There had been calls from health-related organizations to get the International Olympic Committee to either cancel, postpone or move the Games because of Zika. But the only reason the Olympics have ever been canceled is because of two world wars, so disease seems to be low on the IOC's list of concerns.
Because of Zika and other reasons, some athletes have decided not to make the trip to Rio. Most of them are male professional athletes using the disease as an excuse to recover from the long season, and for the belief that winning a gold medal is less important than winning Wimbledon or The Masters. Golf (which is returning to the Olympics after a century's absence), tennis and basketball have been the hardest-hit sports. But the respective women's teams are already in Rio and will be filled with quality athletes. Apparently, they're willing to risk getting bit by a mosquito in exchange for the worldwide media exposure only the Olympics can bring.

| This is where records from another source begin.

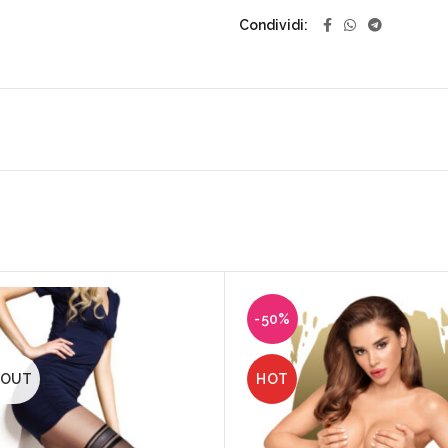
Condividi
-50%
 OUT
HOT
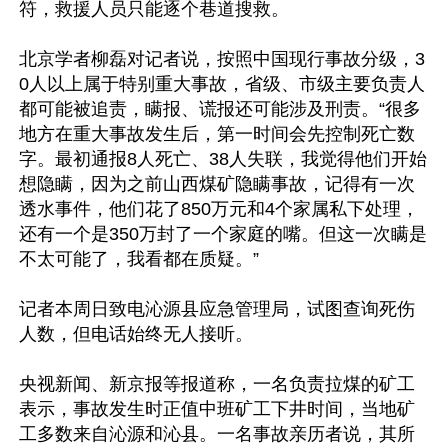
符，救援人员只能逐个巷道搜救。

北京学者柳磊对记者说，按照中国现行事故分级，3
0人以上属于特别重大事故，省级、市级主要负责人
都可能被追责，瞒报、谎报还可能涉及刑责。“很多
地方在重大事故发生后，第一时间会先控制死亡数
字。最初通报8人死亡、38人失联，我觉得他们开始
想隐瞒，因为之前山西煤矿隐瞒事故，记得有一次
透水事件，他们花了850万元和4个家属私下处理，
还有一个是350万封了一个家庭的嘴。但这一次瞒是
不太可能了，我看都在质疑。”

记者本周日致电沁源县应急管理局，试图查询死伤
人数，但电话始终无人接听。

央视新闻、新京报等报道称，一名负责拉煤的矿工
表示，事故发生时正值中班矿工下井时间，当地矿
工多数来自沁源和沁县。一名事故亲历者说，其所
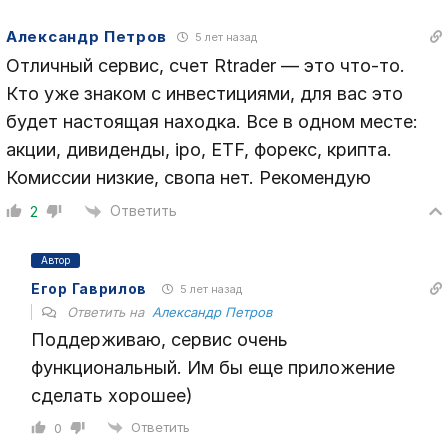
Александр Петров
5 лет назад
Отличный сервис, счет Rtrader — это что-то.
Кто уже знаком с инвестициями, для вас это
будет настоящая находка. Все в одном месте:
акции, дивиденды, ipo, ETF, форекс, крипта.
Комиссии низкие, свопа нет. Рекомендую
Ответить
2
Автор
Егор Гаврилов
5 лет назад
Ответить на
Александр Петров
Поддерживаю, сервис очень
функциональный. Им бы еще приложение
сделать хорошее)
Ответить
0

There are others who won't be competing because they were caught using performance enhancing drugs, making the sports they participate in not worth the materials used to make the medals they won. There was talk of banning the entire Russian Olympic team on suspicions of state-sponsored doping. But the IOC lost a stare down contest with Russian President Vladimir Putin, which resulted in their recommending that punishment should be subcontracted to various sports organizations. So far, only the track and field and weightlifting teams have been told to stay home.
So it begins, two and a half weeks of poop and pageantry spoon fed to Americans by NBC and its affiliated cable stations for nearly seven-thousand (plausibly) live hours of coverage. Rio might not be ready, but everyone else seems to be. Pass the mosquito repellent, please.